[WHAT TO DO]
Copy word for word, please, the lines of the entries below running from the one containing "3. Click either button and explore" to the one containing "- Training materials", both ends included.
[Start of section]
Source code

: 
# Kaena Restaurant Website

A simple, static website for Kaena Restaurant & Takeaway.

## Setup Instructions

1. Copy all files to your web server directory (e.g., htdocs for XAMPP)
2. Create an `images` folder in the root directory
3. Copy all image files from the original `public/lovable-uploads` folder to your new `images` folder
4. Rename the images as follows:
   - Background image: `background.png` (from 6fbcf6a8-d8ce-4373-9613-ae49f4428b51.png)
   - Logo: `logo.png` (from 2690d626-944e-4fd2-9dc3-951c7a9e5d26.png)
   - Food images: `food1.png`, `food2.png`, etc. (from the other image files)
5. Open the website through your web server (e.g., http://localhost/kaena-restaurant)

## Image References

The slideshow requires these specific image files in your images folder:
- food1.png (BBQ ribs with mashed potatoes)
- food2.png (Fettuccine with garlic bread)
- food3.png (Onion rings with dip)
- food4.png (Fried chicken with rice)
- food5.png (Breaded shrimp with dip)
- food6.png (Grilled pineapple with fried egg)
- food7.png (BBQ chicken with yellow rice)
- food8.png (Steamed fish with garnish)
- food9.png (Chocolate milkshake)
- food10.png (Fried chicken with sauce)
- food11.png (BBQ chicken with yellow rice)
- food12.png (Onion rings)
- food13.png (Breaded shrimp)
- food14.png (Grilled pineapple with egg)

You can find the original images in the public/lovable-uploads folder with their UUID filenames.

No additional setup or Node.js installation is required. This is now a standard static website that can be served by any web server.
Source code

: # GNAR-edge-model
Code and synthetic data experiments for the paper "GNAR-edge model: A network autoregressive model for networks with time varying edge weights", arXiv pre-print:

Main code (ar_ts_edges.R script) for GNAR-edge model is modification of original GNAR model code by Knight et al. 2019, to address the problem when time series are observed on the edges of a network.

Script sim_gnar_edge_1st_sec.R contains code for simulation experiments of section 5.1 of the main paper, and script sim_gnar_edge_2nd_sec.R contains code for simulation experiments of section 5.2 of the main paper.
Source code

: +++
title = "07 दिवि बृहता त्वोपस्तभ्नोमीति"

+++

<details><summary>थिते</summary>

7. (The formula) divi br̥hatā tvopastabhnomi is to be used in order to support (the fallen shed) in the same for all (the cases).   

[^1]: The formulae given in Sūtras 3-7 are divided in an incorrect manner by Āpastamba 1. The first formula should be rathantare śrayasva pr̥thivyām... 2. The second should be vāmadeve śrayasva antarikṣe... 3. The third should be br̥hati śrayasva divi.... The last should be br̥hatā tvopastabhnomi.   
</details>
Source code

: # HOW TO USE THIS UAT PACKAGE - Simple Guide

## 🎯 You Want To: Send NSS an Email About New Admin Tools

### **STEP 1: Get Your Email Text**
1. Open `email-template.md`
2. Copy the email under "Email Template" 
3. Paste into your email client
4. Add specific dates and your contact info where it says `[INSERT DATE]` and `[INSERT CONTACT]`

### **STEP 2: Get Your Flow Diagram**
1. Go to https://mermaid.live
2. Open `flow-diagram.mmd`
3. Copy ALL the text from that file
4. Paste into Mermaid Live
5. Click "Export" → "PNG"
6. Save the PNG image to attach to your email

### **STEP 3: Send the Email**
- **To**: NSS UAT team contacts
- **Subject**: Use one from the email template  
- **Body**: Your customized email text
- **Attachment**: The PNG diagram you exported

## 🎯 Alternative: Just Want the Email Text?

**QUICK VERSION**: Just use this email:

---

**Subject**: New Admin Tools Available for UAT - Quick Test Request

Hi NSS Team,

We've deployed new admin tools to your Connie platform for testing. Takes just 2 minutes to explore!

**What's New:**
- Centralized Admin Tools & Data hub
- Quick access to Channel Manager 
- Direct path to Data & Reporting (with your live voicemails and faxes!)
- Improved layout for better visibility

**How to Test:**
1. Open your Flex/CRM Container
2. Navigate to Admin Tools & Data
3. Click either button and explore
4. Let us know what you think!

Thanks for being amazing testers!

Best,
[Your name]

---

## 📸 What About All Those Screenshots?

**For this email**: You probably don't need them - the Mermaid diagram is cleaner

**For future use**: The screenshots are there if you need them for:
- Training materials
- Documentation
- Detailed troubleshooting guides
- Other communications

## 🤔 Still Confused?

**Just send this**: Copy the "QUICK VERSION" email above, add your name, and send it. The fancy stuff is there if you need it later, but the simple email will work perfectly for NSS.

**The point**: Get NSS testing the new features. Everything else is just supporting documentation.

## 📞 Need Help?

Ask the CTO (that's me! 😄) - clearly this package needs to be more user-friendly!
[End of section]
[ANSWER AREA]
3. Click either button and explore
4. Let us know what you think!

Thanks for being amazing testers!

Best,
[Your name]

---

## 📸 What About All Those Screenshots?

**For this email**: You probably don't need them - the Mermaid diagram is cleaner

**For future use**: The screenshots are there if you need them for:
- Training materials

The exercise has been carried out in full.